Tomo didn’t say anything, but he smirked. He was putting on his school act again, I could see that. Ishikawa had hit on the reason right away. He probably knew Tomo better than anyone.

“Yuu Tomohiro!” The voice startled me, and the smirks slid off Tomo’s and Ishikawa’s faces. Yuki and I turned to see Headmaster Yoshinoma across the courtyard, a hand on the still-open door to the school. He stuck his jaw out, his face filled with resolve. He was trying to look dignified, like he had authority, but he just looked super angry to me.
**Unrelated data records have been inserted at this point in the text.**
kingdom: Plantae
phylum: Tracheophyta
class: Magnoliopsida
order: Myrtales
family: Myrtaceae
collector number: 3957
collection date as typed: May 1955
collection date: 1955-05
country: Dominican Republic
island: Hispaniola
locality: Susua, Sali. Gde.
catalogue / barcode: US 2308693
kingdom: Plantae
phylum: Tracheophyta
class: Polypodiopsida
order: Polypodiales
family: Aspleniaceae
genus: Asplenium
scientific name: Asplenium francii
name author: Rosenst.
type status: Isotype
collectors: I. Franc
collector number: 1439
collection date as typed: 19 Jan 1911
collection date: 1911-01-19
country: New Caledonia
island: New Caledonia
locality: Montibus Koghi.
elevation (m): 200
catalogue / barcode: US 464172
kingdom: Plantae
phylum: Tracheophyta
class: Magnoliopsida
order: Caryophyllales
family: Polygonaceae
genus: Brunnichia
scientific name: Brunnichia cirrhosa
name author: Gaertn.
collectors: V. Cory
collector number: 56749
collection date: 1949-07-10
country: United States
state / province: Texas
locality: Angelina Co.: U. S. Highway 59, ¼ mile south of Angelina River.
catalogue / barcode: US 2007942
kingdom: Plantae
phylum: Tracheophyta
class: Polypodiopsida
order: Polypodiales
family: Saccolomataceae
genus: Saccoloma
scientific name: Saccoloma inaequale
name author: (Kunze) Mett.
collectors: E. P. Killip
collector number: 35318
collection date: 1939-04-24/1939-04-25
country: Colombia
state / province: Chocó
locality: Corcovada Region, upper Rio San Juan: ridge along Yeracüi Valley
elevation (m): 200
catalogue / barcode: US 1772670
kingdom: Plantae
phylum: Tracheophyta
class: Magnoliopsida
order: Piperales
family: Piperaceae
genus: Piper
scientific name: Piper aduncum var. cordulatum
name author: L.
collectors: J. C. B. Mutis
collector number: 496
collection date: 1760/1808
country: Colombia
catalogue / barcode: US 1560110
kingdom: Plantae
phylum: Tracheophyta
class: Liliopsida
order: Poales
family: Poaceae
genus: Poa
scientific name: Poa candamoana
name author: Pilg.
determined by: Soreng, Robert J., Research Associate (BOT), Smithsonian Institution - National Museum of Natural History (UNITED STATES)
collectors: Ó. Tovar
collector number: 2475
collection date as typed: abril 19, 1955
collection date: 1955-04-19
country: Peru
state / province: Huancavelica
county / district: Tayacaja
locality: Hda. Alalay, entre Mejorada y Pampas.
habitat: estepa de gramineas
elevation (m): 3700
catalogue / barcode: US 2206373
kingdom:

He let go of the door and walked briskly toward us.

This couldn’t be good.

“Tomo, go,” I urged, pulling on his arm again. “Quick.” He didn’t move, his eyes meeting Yoshinoma’s.

“You are not allowed on school grounds,” the headmaster barked.

I looked at Tomo pleadingly. He pressed his heel against the stone wall, pushing himself upright from the slouch, rising to his full height. Relief flooded the pit of my stomach. I don’t know what dumb scheme he’d been up to, but he was going to leave now.

But Tomo didn’t turn toward the gate. He leaned forward until he collapsed into me, wrapping his arms around me and pressing his lips against mine.

I froze, shocked, his grip holding me tightly to him. Yuki gasped—public displays like this weren’t the norm here, and Tomo hadn’t even been one to hold my hand on the way to class. I could only see Yoshinoma out of the corner of my eye. The headmaster turned a deep red, the veins in his forehead looking like they would pop.

How was this even happening? This was the worst decision ever. I wasn’t sure what Tomo was trying to prove, but he was only going to earn himself more suspension time. But there was something in his eyes, something that pleaded with me to let him do this. What was he thinking?